NWT Reindeer Herding

During the early 1920s, the federal government began receiving disturbing reports from field observations that northern caribou populations were in steep decline. This meant that the Inuvialuit of the western Arctic and Inuit further east would soon be impacted. The Americans had faced the same problem in Alaska in the early 1890s. They brought in a large herd of European reindeer and attempted to establish reindeer herding as a way of life for the Inuit of northern Alaska.

In 1929 the Canadian government followed suit and entered a contract with a company in Nome, Alaska, to deliver 3000 reindeer to the Canadian Arctic. In March 1935, after a five-year trek across northern Alaska and the Yukon, 2370 reindeer arrived in the Mackenzie Delta.

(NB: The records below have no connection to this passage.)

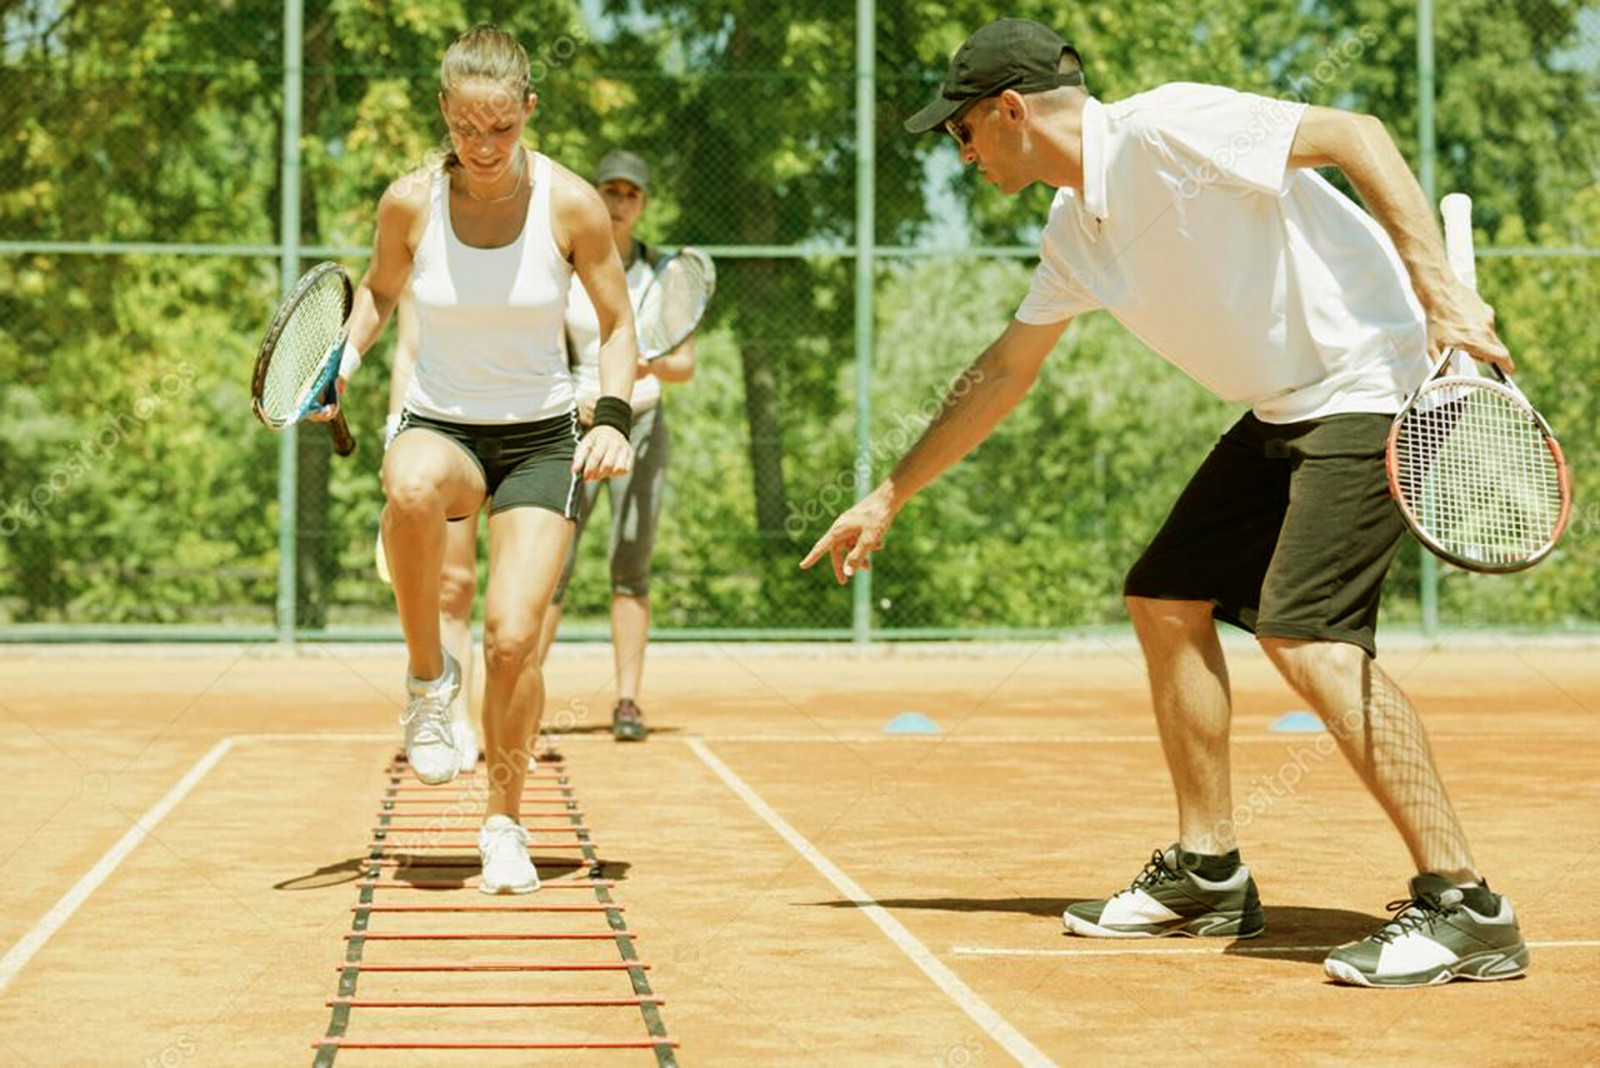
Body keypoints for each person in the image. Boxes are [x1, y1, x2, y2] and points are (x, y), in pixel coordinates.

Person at [800, 18, 1528, 988]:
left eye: (961, 130)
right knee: (1166, 594)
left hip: (1380, 382)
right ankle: (1209, 871)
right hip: (1290, 407)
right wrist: (891, 491)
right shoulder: (1076, 231)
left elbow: (1357, 135)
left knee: (1306, 632)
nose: (959, 150)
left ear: (1010, 112)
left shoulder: (1166, 130)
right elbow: (1005, 372)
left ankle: (1466, 906)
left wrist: (1440, 294)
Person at [316, 23, 637, 894]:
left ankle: (504, 823)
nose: (485, 146)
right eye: (466, 128)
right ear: (445, 115)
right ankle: (427, 680)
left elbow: (616, 326)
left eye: (501, 126)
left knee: (510, 642)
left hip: (541, 439)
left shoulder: (571, 205)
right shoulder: (410, 201)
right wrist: (340, 364)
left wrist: (611, 417)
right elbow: (378, 295)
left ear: (529, 109)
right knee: (410, 483)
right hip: (443, 425)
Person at [537, 150, 698, 743]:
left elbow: (683, 364)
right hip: (569, 425)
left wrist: (641, 363)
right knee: (550, 565)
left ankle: (627, 702)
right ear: (595, 196)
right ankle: (524, 695)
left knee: (631, 567)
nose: (619, 201)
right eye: (610, 189)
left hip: (642, 424)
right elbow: (542, 348)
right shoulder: (565, 263)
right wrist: (574, 405)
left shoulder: (664, 274)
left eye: (631, 192)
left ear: (644, 202)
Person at [379, 292, 479, 777]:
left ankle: (509, 716)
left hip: (530, 430)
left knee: (514, 604)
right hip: (443, 432)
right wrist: (394, 431)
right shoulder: (420, 255)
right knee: (453, 584)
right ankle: (450, 713)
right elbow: (408, 350)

During a three-year apprenticeship program, the government planned to take young Inuvialuit from church-run residential schools and train them in reindeer husbandry and herding techniques. Each program graduate would then be responsible for a herd of reindeer and set up in an area east of the Mackenzie Delta near Reindeer Station, where they would take care of these reindeer and sell the offspring. This sounded like a good plan, but the financial return, even from a herd of a thousand animals, was much less than one could make as a hunter and trapper. Reindeer herding was also difficult and lonely. Only two men came forward to become apprentices during the first few years of operation.

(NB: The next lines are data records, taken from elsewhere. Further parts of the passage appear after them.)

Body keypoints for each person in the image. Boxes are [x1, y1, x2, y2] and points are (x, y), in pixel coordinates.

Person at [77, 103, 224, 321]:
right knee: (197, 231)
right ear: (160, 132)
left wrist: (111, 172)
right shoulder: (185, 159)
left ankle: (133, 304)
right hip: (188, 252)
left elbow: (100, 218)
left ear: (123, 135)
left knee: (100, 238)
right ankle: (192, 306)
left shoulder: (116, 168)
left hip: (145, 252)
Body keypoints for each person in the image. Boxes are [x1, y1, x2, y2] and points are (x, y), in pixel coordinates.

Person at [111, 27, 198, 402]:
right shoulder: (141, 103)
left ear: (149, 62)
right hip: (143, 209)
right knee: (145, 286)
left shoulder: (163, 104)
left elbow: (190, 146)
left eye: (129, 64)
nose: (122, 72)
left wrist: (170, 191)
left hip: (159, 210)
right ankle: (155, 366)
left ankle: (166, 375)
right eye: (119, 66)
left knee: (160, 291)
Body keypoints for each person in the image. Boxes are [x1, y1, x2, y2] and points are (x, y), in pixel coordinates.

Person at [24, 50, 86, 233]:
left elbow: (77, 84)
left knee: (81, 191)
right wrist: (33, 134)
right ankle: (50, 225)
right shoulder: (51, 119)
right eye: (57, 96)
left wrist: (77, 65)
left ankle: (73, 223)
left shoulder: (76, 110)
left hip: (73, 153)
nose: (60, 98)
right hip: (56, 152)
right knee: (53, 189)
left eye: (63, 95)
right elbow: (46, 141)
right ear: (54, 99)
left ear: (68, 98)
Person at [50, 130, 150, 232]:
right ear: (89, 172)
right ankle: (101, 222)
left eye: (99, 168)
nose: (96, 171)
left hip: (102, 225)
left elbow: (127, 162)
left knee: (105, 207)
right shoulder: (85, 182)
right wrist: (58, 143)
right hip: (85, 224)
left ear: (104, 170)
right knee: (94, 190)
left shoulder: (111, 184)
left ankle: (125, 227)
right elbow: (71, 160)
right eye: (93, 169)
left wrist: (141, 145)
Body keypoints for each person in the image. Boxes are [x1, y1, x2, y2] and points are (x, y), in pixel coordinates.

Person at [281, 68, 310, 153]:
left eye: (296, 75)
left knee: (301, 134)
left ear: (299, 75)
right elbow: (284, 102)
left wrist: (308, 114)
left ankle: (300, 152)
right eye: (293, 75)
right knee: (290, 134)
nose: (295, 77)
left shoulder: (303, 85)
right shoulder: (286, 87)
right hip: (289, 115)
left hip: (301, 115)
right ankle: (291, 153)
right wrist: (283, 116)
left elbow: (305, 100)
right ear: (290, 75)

From 1935 through to the mid-1950s, only seven independent herds were established. During those 20 years, many setbacks occurred, including the drowning of several crucial Inuvialuit reindeer herd managers on the schooner Calla in September 1944.

The government experiment gradually declined over the latter half of the 1950s. The end for this program came about due to the lure of good-paying construction jobs on two major northern projects, the Distant Early Warning (DEW) Line and the construction of the new town of Inuvik. In 1960, the federal government admitted defeat, and the herd was sold. There is one remaining herd in the Inuvik area, managed by the Inuvialuit Regional Corporation since 2021.